Army Children’s School

This episode did not last 2 months, as we were soon to move to Jos from Kaduna, it was the Army Children’s School.

The headmistress was a terrifying woman who could easily have been the witch in Hansel and Gretel [Source: Wikipedia], she went around the kids having asked us to stretch our hands out facing downwards.

Anyone that as much as had the whites of a nail showing at the end of their fingers was as bad as a bird of prey with talons so long that they were demonic, she brought her ruler down fiercely on the poor child’s fingers and it wailed with a shrieking caterwaul.

How you would expect a 5 year old to do his nails escapes me, that is the job of the parent and it should be the teachers warning to the parents to do something about it, not the headmistress playing out her sado-masochistic tendencies on hapless little children.

That is how we learnt to bite our nails, not out of nervousness but to prevent the wicked witch from having her rotten way with us – it became a habit and every once in a while, the nail clipper is really in the mouth – what you learn at 6 you probably may not forget for life.
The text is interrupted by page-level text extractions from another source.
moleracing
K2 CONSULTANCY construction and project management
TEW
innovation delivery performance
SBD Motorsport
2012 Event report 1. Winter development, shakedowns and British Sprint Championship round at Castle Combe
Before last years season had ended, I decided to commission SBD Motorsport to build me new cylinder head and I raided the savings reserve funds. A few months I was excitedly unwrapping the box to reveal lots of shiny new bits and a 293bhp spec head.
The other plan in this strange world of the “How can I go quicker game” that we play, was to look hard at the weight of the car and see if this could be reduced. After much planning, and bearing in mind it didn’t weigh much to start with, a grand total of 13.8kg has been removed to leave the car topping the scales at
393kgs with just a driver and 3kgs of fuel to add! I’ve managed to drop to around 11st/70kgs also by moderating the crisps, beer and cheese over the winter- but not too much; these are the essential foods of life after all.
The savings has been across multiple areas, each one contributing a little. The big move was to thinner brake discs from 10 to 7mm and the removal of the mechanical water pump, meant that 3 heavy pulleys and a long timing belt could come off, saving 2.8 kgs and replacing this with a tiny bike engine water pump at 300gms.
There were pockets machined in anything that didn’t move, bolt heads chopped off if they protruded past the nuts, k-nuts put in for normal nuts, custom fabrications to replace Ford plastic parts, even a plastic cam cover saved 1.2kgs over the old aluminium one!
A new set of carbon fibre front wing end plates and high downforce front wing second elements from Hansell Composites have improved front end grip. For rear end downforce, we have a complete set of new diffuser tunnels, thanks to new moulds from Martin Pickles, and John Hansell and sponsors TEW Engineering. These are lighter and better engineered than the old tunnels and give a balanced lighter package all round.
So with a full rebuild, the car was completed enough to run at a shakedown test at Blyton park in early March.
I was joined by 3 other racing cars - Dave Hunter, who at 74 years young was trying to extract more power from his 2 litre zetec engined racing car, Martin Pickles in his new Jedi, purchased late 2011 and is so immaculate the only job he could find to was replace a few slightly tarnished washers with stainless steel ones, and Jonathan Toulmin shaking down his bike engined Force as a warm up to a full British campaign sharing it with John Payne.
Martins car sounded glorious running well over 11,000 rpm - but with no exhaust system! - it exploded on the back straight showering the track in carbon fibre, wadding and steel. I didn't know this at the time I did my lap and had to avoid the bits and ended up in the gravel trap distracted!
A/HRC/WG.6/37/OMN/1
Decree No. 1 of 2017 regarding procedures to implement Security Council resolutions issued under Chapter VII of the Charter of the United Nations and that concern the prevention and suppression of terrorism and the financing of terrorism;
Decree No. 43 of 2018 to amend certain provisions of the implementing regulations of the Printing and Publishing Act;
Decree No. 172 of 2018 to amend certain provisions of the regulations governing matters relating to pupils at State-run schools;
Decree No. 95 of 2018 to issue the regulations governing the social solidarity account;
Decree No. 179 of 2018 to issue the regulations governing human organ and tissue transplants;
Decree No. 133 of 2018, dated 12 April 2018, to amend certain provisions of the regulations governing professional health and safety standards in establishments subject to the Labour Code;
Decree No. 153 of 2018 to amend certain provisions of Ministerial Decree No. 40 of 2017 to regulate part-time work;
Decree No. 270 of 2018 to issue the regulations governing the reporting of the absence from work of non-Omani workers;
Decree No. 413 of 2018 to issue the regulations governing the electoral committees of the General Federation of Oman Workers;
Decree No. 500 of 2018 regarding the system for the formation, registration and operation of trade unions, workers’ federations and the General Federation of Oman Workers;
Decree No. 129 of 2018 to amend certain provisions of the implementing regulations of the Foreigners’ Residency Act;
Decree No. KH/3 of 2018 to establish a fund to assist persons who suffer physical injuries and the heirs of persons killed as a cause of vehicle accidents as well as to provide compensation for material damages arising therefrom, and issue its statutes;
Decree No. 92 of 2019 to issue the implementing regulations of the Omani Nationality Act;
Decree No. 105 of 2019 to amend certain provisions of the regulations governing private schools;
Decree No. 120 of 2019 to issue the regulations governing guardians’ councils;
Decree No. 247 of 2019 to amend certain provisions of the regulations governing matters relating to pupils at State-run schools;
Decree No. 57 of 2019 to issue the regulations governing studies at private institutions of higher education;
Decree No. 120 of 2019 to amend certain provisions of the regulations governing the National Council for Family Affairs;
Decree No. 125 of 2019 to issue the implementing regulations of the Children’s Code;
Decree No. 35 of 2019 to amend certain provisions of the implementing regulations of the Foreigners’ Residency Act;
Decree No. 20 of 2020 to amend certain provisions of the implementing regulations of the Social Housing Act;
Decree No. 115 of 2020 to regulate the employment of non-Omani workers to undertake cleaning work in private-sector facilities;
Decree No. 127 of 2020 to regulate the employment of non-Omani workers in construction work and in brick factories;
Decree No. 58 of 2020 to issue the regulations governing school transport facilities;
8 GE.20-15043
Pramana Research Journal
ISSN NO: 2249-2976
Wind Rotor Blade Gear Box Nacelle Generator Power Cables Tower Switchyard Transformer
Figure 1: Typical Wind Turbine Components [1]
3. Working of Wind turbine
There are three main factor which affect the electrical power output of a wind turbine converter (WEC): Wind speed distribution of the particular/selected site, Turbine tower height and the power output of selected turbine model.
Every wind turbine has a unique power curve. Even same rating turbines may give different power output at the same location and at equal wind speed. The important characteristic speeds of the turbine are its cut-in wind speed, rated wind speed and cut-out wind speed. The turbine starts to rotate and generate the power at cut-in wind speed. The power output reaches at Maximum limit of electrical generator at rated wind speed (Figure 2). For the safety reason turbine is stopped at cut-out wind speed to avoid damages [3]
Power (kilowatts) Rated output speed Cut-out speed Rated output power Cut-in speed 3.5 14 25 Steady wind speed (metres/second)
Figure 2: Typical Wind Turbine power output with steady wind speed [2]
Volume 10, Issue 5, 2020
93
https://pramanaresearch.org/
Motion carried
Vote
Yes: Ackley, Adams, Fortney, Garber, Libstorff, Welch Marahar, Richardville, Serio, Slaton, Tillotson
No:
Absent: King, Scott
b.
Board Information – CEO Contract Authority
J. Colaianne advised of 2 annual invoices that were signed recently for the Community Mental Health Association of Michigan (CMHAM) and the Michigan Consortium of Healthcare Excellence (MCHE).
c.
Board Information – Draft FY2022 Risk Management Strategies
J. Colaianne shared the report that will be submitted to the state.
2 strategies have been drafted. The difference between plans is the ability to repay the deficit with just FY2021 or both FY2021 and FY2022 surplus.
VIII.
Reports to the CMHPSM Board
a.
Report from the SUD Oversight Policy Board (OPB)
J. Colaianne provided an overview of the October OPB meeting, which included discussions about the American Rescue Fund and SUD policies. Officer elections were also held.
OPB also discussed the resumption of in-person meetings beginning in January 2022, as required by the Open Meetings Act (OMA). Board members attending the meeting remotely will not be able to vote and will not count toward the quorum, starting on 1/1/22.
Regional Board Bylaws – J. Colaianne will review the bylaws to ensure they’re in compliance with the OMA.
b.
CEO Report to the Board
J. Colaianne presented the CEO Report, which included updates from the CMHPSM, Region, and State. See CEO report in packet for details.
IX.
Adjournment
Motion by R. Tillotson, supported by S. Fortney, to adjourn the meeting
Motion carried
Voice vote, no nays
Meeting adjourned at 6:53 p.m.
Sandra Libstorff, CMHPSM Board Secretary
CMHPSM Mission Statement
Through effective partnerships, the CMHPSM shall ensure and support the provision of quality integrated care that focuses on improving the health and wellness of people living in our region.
First and last day at school

On the first day at school, no one really told me what it was about, I was taken to school by my mother and aunt with my toddler sister in tow. I was put in a class and told to stay there till they returned to get me.

She returned probably an hour before school closed, when I saw her from afar off, I got all my things and ran out to meet her – the clash of familiarity with the discipline of school – I must have marks somewhere to show.

On the last day of school, my father did not arrive on time so I got on the school bus and sat at back, I could not tell if the bus would get me home or not.

No fuss bus

Just as the bus began to move, my father’s car came up behind us, I did not fuss or clamour, we probably did the rounds of Kaduna before my father was able to flag the bus down and get me off the vehicle – my memory fails me about what happened next.

However, I know that I never fuss about public transport, I would not run to catch anything and if I miss my stop, I patiently wait for the next then make my way back – I try to be alert enough to get off where I should and try to be at stops on time to catch whatever I need to; that is one other thing that has stuck with me from childhood.

I am glad I did not spend much time in that school, I would have been regimented into a sameness that would have robbed me of my precocious disposition, my imagination and the boldness to ask questions – even between the slaps at home school, there was always the opportunity to ask and get answers to “what”, not always for “why”.